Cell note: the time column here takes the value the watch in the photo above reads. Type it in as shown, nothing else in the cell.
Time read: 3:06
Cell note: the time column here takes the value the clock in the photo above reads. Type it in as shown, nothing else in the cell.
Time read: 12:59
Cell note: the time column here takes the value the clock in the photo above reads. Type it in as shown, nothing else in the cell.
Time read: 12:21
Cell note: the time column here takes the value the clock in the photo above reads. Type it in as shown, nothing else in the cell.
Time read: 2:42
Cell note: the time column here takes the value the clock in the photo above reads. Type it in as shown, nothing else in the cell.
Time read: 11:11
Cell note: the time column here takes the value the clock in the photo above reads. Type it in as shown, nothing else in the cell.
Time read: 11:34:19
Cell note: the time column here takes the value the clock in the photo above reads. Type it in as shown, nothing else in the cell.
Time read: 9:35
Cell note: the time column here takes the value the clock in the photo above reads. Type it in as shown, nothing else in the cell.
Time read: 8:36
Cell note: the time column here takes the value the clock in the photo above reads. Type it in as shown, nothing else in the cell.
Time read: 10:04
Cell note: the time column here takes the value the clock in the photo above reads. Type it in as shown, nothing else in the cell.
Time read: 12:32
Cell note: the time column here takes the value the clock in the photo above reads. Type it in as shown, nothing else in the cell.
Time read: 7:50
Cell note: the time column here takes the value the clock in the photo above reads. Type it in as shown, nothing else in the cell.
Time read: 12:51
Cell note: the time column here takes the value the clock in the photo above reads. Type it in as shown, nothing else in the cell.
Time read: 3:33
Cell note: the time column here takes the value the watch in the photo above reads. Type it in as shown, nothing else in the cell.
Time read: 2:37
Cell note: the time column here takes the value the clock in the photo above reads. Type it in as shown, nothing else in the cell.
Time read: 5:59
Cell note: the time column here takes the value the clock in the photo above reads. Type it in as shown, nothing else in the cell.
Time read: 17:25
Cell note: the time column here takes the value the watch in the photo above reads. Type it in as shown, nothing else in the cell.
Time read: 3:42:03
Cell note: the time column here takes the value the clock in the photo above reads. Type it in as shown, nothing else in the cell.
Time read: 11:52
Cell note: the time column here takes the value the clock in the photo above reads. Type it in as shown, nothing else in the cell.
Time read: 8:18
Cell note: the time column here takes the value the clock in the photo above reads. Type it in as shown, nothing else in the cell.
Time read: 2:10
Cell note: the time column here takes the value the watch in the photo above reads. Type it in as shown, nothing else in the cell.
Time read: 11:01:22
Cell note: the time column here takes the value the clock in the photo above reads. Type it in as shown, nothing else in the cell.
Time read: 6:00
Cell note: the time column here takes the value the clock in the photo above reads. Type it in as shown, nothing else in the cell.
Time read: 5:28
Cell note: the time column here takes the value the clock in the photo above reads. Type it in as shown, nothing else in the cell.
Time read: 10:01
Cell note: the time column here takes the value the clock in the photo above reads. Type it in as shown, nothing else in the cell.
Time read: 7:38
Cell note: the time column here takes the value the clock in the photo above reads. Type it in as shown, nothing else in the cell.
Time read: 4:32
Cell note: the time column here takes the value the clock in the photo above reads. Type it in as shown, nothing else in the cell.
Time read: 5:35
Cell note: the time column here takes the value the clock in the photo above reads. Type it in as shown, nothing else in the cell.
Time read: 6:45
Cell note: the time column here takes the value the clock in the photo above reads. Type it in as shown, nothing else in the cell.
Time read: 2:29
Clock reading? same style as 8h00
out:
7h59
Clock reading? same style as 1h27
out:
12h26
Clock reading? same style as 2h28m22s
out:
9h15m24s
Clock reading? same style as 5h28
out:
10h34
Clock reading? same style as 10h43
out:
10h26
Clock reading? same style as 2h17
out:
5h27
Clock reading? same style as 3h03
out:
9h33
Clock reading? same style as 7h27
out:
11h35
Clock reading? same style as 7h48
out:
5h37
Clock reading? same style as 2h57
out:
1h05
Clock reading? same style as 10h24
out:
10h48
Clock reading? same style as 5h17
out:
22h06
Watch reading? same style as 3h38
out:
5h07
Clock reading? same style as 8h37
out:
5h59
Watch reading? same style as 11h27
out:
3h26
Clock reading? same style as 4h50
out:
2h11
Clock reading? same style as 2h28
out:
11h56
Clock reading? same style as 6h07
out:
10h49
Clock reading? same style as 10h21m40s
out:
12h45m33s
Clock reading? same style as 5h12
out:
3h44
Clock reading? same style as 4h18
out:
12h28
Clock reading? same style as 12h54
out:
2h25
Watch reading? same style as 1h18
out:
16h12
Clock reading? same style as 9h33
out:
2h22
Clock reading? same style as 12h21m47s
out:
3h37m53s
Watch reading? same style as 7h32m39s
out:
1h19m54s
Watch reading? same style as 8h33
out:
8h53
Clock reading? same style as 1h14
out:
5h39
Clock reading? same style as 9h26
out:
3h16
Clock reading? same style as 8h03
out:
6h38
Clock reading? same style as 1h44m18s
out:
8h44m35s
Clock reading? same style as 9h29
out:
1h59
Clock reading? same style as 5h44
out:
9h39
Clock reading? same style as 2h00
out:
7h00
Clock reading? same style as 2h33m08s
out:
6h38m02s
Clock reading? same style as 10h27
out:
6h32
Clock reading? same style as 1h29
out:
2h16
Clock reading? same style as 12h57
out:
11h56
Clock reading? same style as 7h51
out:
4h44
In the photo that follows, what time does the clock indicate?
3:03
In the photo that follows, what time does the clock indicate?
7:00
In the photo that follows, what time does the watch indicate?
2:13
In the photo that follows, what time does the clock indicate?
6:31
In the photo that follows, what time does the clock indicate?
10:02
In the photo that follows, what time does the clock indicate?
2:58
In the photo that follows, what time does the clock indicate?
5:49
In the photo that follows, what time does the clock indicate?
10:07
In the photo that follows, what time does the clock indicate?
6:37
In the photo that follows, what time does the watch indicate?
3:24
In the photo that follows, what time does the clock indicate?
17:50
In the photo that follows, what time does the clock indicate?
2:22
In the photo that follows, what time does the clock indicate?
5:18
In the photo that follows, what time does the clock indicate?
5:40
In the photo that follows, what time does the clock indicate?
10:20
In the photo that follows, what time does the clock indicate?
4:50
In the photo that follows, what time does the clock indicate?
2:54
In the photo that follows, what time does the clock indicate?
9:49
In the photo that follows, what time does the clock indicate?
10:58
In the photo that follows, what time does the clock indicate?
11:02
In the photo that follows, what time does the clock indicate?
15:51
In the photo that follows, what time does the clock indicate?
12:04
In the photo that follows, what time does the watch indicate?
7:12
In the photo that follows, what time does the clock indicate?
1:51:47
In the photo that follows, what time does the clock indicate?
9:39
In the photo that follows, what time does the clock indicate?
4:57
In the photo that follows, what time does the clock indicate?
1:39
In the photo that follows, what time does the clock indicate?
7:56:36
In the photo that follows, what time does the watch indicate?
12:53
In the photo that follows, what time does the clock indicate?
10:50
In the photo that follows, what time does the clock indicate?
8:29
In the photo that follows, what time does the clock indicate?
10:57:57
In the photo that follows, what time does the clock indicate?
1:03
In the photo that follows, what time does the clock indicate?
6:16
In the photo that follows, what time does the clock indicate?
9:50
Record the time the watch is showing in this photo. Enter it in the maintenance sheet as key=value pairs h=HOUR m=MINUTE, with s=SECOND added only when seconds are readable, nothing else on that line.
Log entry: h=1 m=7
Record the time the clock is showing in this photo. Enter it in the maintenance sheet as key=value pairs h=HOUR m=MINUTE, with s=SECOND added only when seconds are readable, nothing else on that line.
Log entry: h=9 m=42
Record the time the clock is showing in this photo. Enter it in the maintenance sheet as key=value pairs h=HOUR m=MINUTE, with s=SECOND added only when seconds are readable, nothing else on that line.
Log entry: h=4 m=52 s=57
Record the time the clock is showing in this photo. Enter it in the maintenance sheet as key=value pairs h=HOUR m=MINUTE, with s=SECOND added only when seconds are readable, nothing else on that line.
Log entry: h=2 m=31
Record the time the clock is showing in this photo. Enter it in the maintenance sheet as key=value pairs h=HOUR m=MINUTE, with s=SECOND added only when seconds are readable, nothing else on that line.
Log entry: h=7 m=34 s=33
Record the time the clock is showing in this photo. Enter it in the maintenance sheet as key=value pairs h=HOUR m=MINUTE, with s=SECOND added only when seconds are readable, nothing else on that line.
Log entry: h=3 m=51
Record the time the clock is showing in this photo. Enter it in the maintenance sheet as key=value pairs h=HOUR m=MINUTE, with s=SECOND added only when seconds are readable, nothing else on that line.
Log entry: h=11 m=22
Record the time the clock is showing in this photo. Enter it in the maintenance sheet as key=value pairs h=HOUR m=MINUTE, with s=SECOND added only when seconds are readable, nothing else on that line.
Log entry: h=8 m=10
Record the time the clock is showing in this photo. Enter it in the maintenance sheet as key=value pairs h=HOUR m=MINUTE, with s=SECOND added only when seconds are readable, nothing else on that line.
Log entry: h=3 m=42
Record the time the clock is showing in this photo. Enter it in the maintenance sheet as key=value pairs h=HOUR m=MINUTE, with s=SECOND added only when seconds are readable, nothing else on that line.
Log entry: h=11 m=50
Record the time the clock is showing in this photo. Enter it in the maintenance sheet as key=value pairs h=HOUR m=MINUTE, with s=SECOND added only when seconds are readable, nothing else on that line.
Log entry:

**PROBLEM:** Pick out every line of the items above that contains the word "entry", treating uppercase and lowercase letters as distinct.

**TASK SOLUTION:**
Log entry: h=1 m=7
Log entry: h=9 m=42
Log entry: h=4 m=52 s=57
Log entry: h=2 m=31
Log entry: h=7 m=34 s=33
Log entry: h=3 m=51
Log entry: h=11 m=22
Log entry: h=8 m=10
Log entry: h=3 m=42
Log entry: h=11 m=50
Log entry:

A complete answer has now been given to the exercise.